I personally remember one of our neighbours banging on our door and telling all the street to turn off the gas and get out of their houses. All the neighbours stood talking together until we were told it was safe to return. I was most annoyed as this had all interrupted my pudding I was having. I was only 7 at the time!
North Herts District Council, the County Emergency Planning Team and the Women’s Royal Voluntary Service were called upon to operate a rest centre and to provide food for any people affected. Tannery Drift School was opened as a rest centre for people to stay overnight. Fortunately nobody had to stay the night as people were either able to return home in safety or made arrangements to stay with friends and relatives. The school assumed the role of an enquiry centre where the public could tell the police of further gas leaks.
The town was inundated with British Gas vehicles and engineers, the Meridian School became a control base for the repair operations and the Little Chef restaurant was used by the engineers for refreshments. Eastern Gas called on over 200 engineers who had to inspect every building which used gas.
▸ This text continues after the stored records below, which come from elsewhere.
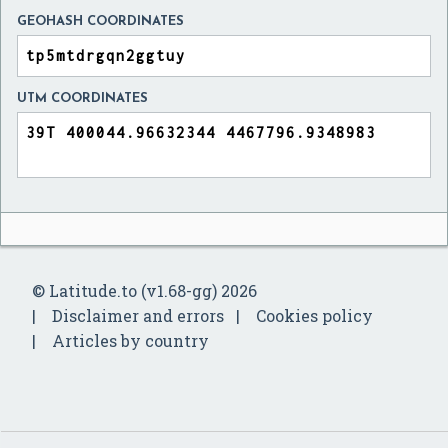
GEOHASH COORDINATES
UTM COORDINATES
© Latitude.to (v1.68-gg) 2026
Disclaimer and errors
Cookies policy
Articles by country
Every meter in town had to be changed.
Two hospitals were put on standby but fortunately there were no fatalities. Rumour was that lots of deaths had been expected and the Heath was designated as a “body-receiving place” with hundreds of temporary coffins. Perhaps one saving grace was the mild weather; cold, snow and ice would have made the problem far more complicated, and more people could have suffered.
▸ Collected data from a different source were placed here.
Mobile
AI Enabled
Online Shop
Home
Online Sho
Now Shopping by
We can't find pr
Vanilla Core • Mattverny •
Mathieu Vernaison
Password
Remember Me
Calls were made for a public inquiry in to the incident but this was not granted. The Health and Safety Executive (HSE) undertook a full investigation and published their findings. The HSE’s investigation revealed that the root causes of the incident were: a) errors in describing and identifying the work to be done; b) further errors in the method of installation and commissioning, and deviation from normal declared practice, which led to the original errors not being detected; c) a lack of adequate communication between individuals to allow faults to be detected.
The accident could have had very serious consequences to life and limb, and following its investigation HSE prosecuted British Gas plc for breach of the Health and Safety at Work etc Act 1974. It became apparent as the case progressed that HSE would not succeed under the current interpretation of the law in establishing that any shortcomings in the procedures of British Gas, or in the way its employees had carried out their jobs amounted to a criminal offence on the company’s part, and the case was therefore withdrawn.